▶ Required tasks:
1 > How many developmentally regulated genes does the passage on Urechis unicinctus gene expression report?
2 > Extend the passage on Urechis unicinctus gene expression, starting right after its final sentence.

*** Opening of Passage ***

In an additional analysis, a gene whose expression level was significantly changed (≥10-fold and false discovery rate adjusted P value ≤ 0.1%) in at least one comparison was defined as a developmentally regulated gene. We identified 12,705 genes that showed dynamic regulation patterns during the differentiation and maturation of U. unicinctus cells (Fig. 4). Note that we used the trimmed mean of M values normalization [17] provided by the edgeR bioconductor package for R for this test.
Figure 4:
Representative images of Urechis unicinctus developmental stages and their gene expression profiles. A) Overview of U. unicinctus developmental stages. (a) oocyte, (b) fertilized embryo, (c) polar body, (d) 2 cell, (e) 4 cell, (f) 8 cell, (g) 16 cell, (h) 32 cell, (i) blastula, (j) emerged cilia, (k) early trochophore, (l) middle trochophore, (m) late trochophore, and (n) segmentation. p, polar body; bp, blastopore; c, cilia; ls, larval stomach; int, intestine; glv, gastrointestinal valve; m, mouth; vnc, ventral nerve cord; a, anus. Scale bar; 50μm. B) A heat map showing dynamic gene expression patterns with the relative expression levels (column) in each stage (row). Expression values (trimmed mean of M values) were log2-transformed and mean-centered by transcript. The hierarchical clustering was performed with Euclidean distances of gene expression values.

*** Close of Passage ***
*** Opening of Dataset ***

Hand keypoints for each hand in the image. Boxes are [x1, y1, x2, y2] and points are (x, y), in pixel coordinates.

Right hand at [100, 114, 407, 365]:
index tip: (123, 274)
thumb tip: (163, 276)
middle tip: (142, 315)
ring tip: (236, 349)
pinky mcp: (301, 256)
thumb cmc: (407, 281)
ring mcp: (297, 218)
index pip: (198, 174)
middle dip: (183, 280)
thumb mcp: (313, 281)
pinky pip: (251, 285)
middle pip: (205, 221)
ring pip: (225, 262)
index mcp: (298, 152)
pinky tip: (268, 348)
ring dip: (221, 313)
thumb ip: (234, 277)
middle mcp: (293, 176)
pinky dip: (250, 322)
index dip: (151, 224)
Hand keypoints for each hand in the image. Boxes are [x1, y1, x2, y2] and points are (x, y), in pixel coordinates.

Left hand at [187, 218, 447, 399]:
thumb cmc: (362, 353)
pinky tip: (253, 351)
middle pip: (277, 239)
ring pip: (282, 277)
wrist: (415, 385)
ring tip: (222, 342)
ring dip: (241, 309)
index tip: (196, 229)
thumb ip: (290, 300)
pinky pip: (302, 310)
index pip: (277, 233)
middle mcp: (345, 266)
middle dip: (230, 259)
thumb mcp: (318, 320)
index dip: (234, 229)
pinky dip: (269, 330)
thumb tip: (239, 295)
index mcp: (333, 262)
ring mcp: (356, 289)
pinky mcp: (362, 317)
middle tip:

*** Close of Dataset ***

▶ Per-task answers:
1 > 12,705 genes.

2 >
Although this study presents the first large-scale developmental transcriptome dataset for a developmentally interesting animal group, U. unicinctus (Echiurida), the global landscape of its developmental transcriptome is not yet complete due to the lack of biological replicates and reference genome sequences.
In summary, we present the first large-scale, developmental, stage-specific transcriptome dataset for U. unicinctus and provide a general overview of the dynamics of global gene expression changes at different developmental stages. These data will fill an important gap in annelid-wide comparisons of gene expression patterns and will lead to a better understanding of gene repertoires involved in different developmental stages and of complex developmental gene regulatory networks.
Availability of supporting data
All raw sequencing data used for assembly have been deposited in the NCBI database under the accession numbers SRX2999418–SRX2999431, associated with BioProject PRJNA394029. Additional data further supporting the results of this article, including the transcriptome assembly, annotations, and BUSCO results, can be found in the GigaScience repository, GigaDB [18].
Abbreviations
BUSCO: benchmarking universal single-copy orthologs; CDS: coding sequence; ORF: open reading frame.
Competing interests
All authors report no competing interests.
Author contributions
C.P. and S.J.C. designed the study; J.K.P. contributed to the project coordination; Y.H.H., K.B.R., and S.J.C. performed the experiments; S.G.L., J.O., and C.P. analyzed the data and evaluated the conclusions; C.P., S.J.C., J.K.P., S.G.L., and E.M.A.K. wrote the paper; all authors read and approved the final manuscript.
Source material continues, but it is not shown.